**EXERCISE PROMPT:** Lines from the entries below that hold "down" form the answer; copy all of them.

**RECORDS:**
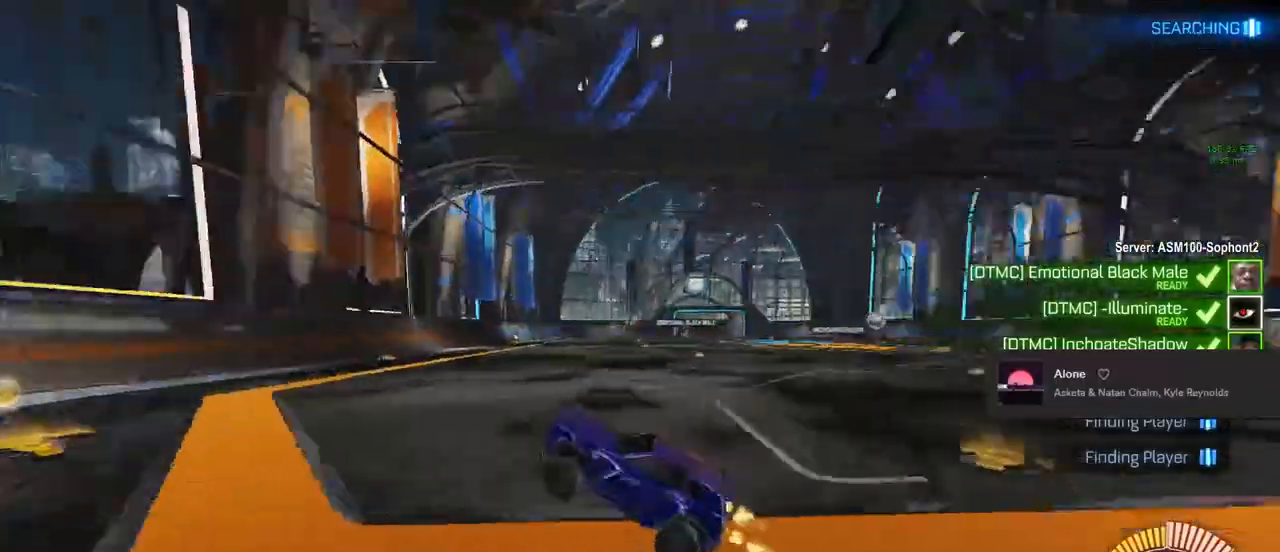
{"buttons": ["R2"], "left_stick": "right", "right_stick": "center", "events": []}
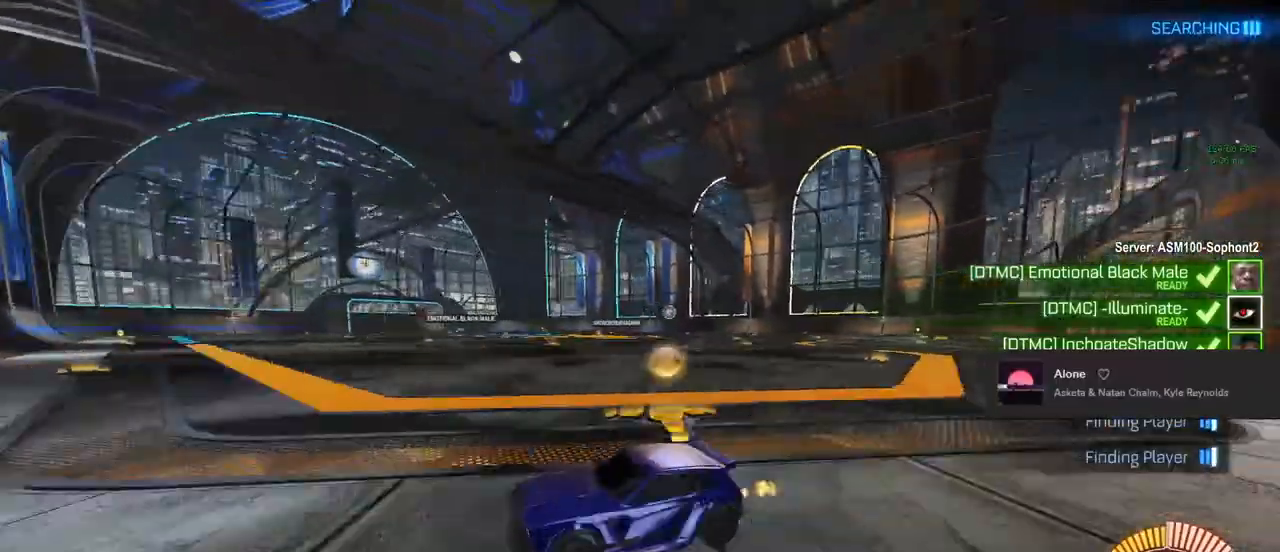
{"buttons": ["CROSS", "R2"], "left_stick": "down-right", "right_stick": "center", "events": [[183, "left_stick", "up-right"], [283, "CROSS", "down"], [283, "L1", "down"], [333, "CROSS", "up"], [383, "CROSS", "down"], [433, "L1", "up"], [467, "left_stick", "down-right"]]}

* * *

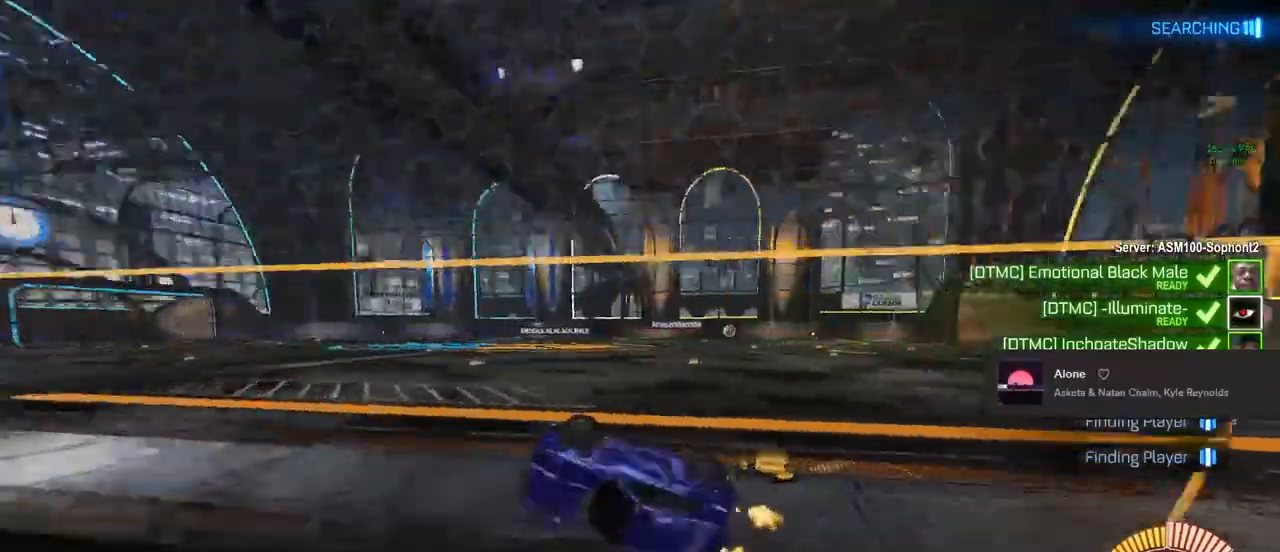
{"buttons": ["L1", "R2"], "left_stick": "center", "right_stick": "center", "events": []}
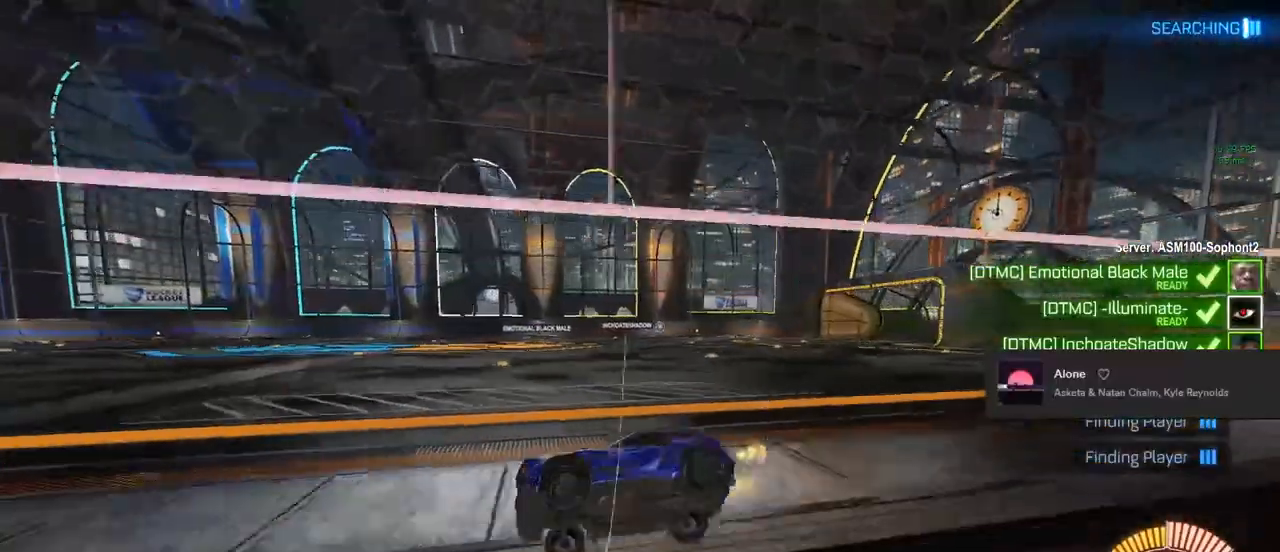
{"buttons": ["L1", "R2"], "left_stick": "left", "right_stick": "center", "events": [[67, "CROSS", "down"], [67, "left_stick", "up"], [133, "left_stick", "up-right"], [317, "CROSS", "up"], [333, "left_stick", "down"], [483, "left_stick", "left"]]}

**YOUR SOLUTION:**
{"buttons": ["CROSS", "R2"], "left_stick": "down-right", "right_stick": "center", "events": [[183, "left_stick", "up-right"], [283, "CROSS", "down"], [283, "L1", "down"], [333, "CROSS", "up"], [383, "CROSS", "down"], [433, "L1", "up"], [467, "left_stick", "down-right"]]}
{"buttons": ["L1", "R2"], "left_stick": "left", "right_stick": "center", "events": [[67, "CROSS", "down"], [67, "left_stick", "up"], [133, "left_stick", "up-right"], [317, "CROSS", "up"], [333, "left_stick", "down"], [483, "left_stick", "left"]]}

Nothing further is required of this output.